Secondo le stime dell’Agenas (Agenzia nazionale dei servizi sanitari regionali), questa fuga vale da sola 2,8 miliardi di euro, che finiscono nelle casse delle regioni accoglienti e sottraggono risorse e potenziale alle regioni d’origine. Un trasferimento di denaro e fiducia, che conferma il fallimento delle politiche di riequilibrio sanitario tra Nord e Sud.
Sul fronte delle patologie trattate, la casistica più frequente resta il parto vaginale, con un dato positivo: i cesarei sono in calo, al 32%, ma ancora lontani dallo standard raccomandato dall’OMS (intorno al 15%). L’ospedalizzazione per acuti – che rappresenta il 95% dell’attività – continua a vedere la prevalenza del ricovero ordinario (73%) rispetto al day hospital (22%), con una degenza media di circa 7 giorni, in diminuzione rispetto ai 7,5 giorni del 2020. Un dato che suggerisce miglioramenti nell’efficienza organizzativa, ulteriormente confermati dalla riduzione della degenza pre-operatoria a 1,6 giorni.
In crescita significativa anche la riabilitazione, con un aumento del 10% dei ricoveri ordinari e dell’8% in day hospital. Qui però il sistema si spacca: mentre il 75% dei ricoveri per acuti avviene in strutture pubbliche, il 75% della riabilitazione è invece gestita da privati accreditati. Una tendenza che lascia intravedere l’avanzata del privato in un settore strategico, ma che apre interrogativi sull’equità di accesso e sulla capacità del pubblico di intercettare il bisogno crescente di recupero post-malattia o post-intervento.

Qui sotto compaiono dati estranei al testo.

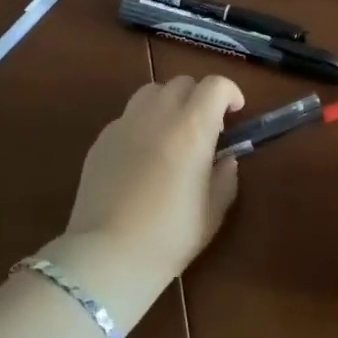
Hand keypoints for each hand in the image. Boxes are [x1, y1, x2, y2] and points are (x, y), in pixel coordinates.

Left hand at [40, 76, 243, 332]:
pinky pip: (128, 116)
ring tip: (172, 133)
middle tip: (206, 128)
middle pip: (183, 83)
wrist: (108, 255)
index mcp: (192, 128)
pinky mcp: (101, 139)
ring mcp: (125, 124)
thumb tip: (225, 159)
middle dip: (200, 97)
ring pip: (152, 92)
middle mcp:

L’Italia della salute, dunque, è in lenta ripresa, ma anche profondamente diseguale. Da un lato i “super ospedali” del Nord – come illustrato in un altro segmento del Rapporto – che attirano pazienti da tutto il Paese, dall’altro le aree interne e del Mezzogiorno che faticano a garantire il diritto alla salute vicino casa. Una questione non più solo tecnica, ma politica e culturale, che chiama in causa non solo le regioni, ma anche lo Stato centrale, cui spetta il compito di garantire livelli essenziali di assistenza ovunque.
Nel frattempo, la spesa sale, i pazienti si muovono, e la cartina della salute italiana somiglia sempre più a un mosaico fratturato, dove la qualità della cura dipende troppo spesso dal codice di avviamento postale.